As an example, parts of the 700MHz band were assigned for both commercial telecommunications services from multiple carriers and public safety communications. Currently, the 763-768MHz and 793-798MHz bands have been assigned as the Public Safety Broadband (PSBB) block.


Canadian Electromagnetic Spectrum allocation between 9 kHz and 275 GHz

Radio Spectrum Allocations in Canada, 2014
Source: Industry Canada [PDF]


Current Bands Allocated for Commercial Mobile in Canada

Cellular: 824-849 MHz/869-894 MHz
Personal Communications Services (PCS): 1850-1915 MHz/1930-1995 MHz
Advanced Wireless Services (AWS): 1710-1755 MHz/2110-2155 MHz
Broadband Radio Services (BRS): 2500-2690 MHz
Mobile Broadband Service (MBS): 698-764 MHz/776-794 MHz
1670-1675 MHz

(source: Industry Canada. Radio Spectrum Inventory, 2010).
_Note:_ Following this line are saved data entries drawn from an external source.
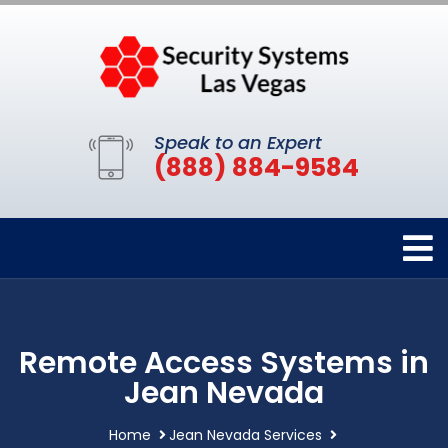
Speak to an Expert
(888) 884-9584
Remote Access Systems in
Jean Nevada
Home
Jean Nevada Services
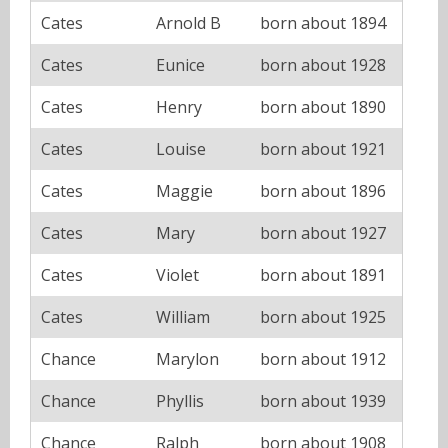
Cates
Arnold B
born about 1894
Cates
Eunice
born about 1928
Cates
Henry
born about 1890
Cates
Louise
born about 1921
Cates
Maggie
born about 1896
Cates
Mary
born about 1927
Cates
Violet
born about 1891
Cates
William
born about 1925
Chance
Marylon
born about 1912
Chance
Phyllis
born about 1939
Chance
Ralph
born about 1908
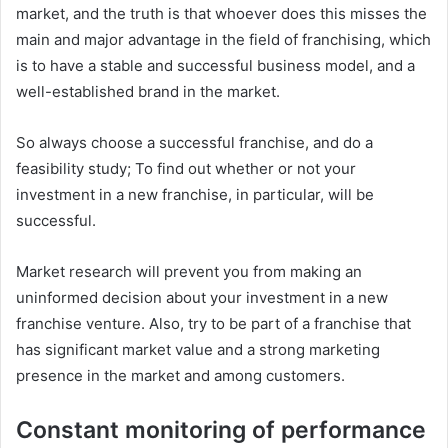
market, and the truth is that whoever does this misses the
main and major advantage in the field of franchising, which
is to have a stable and successful business model, and a
well-established brand in the market.
So always choose a successful franchise, and do a
feasibility study; To find out whether or not your
investment in a new franchise, in particular, will be
successful.
Market research will prevent you from making an
uninformed decision about your investment in a new
franchise venture. Also, try to be part of a franchise that
has significant market value and a strong marketing
presence in the market and among customers.
Constant monitoring of performance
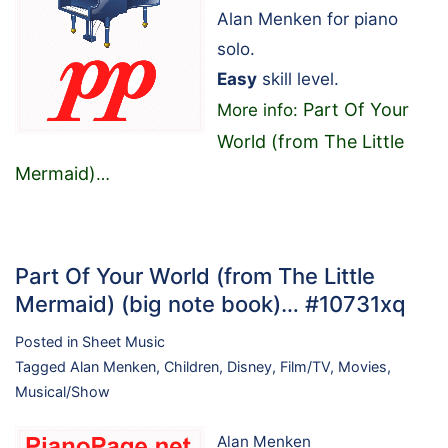
Alan Menken for piano
solo.
Easy
skill level.
Part Of Your
More info:
World (from The Little
Mermaid)
…
Part Of Your World (from The Little
Mermaid) (big note book)… #10731xq
Posted in
Sheet Music
Tagged
Alan Menken
,
Children
,
Disney
,
Film/TV
,
Movies
,
Musical/Show
Alan Menken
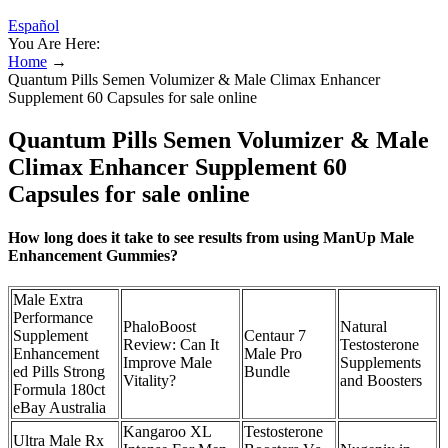
Español
You Are Here:
Home
→
Quantum Pills Semen Volumizer & Male Climax Enhancer
Supplement 60 Capsules for sale online
Quantum Pills Semen Volumizer & Male
Climax Enhancer Supplement 60
Capsules for sale online
How long does it take to see results from using ManUp Male
Enhancement Gummies?
Male Extra
Performance
PhaloBoost
Natural
Supplement
Centaur 7
Review: Can It
Testosterone
Enhancement
Male Pro
Improve Male
Supplements
ed Pills Strong
Bundle
Vitality?
and Boosters
Formula 180ct
eBay Australia
Kangaroo XL
Testosterone
Ultra Male Rx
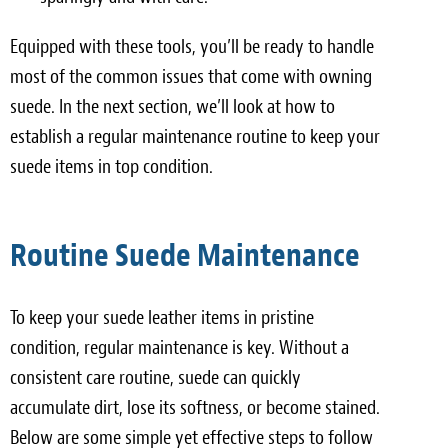
Equipped with these tools, you’ll be ready to handle
most of the common issues that come with owning
suede. In the next section, we’ll look at how to
establish a regular maintenance routine to keep your
suede items in top condition.
Routine Suede Maintenance
To keep your suede leather items in pristine
condition, regular maintenance is key. Without a
consistent care routine, suede can quickly
accumulate dirt, lose its softness, or become stained.
Below are some simple yet effective steps to follow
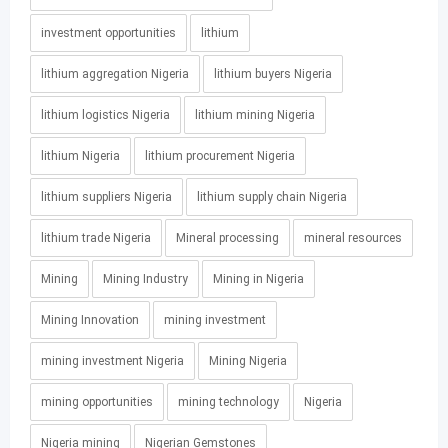
investment opportunities
lithium
lithium aggregation Nigeria
lithium buyers Nigeria
lithium logistics Nigeria
lithium mining Nigeria
lithium Nigeria
lithium procurement Nigeria
lithium suppliers Nigeria
lithium supply chain Nigeria
lithium trade Nigeria
Mineral processing
mineral resources
Mining
Mining Industry
Mining in Nigeria
Mining Innovation
mining investment
mining investment Nigeria
Mining Nigeria
mining opportunities
mining technology
Nigeria
Nigeria mining
Nigerian Gemstones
In Canada, commercial mobile service providers are granted spectrum licences to provide coverage over a specific geographic area defined as service areas. There are four tier sizes:

  • Tier 1 is a national licence and service area that covers all of Canada.
  • Tier 2 consists of 14 large service areas. There are eight Tier 2 service areas that have provincial boundaries and six that are within Ontario and Quebec.
  • Tier 3, pictured below, is made of 59 regional service areas.
  • Tier 4 is composed of 172 localized service areas. Statistics Canada 2001 census information was used to define the populations of service areas.

The choice of tier size and network coverage/rollout rules and conditions — if any — can greatly impact service delivery, number of competitors, etc, especially for those living outside major urban centres. The larger the tier size, the more rural area is included with urban cities and towns. Carriers will prioritize providing coverage and network upgrades to more profitable urban areas. As current licences grant carriers exclusive spectrum usage rights, other carriers, including independent local companies, are unable to provide alternative cellular service.

Canadian Tier 3 Spectrum License Map

A map of Canadian Tier 3 Competitive Licence Areas for radio spectrum. Source: Radio Spectrum Inventory: A 2010 Snapshot – Canada, Industry Canada [PDF]

Canada’s digital television transition in 2011 moved broadcasters from regions of the 700 MHz spectrum previously occupied by television channels 52-69 using over-the-air distribution. The 700 MHz spectrum auction saw 84 MHz for commercial mobile providers. Additionally, spectrum in the Broadband Radio Services (BRS): 2500-2690 MHz band is scheduled for auction across Canada. (See: Policy and Technical Framework Mobile Broadband Services (MBS) – 700 MHz Band Broadband Radio Service (BRS) – 2500 MHz Band) The 700 MHz auction was conducted using Tier 2 licences; the BRS auction involves licences for Tiers 3 and 4.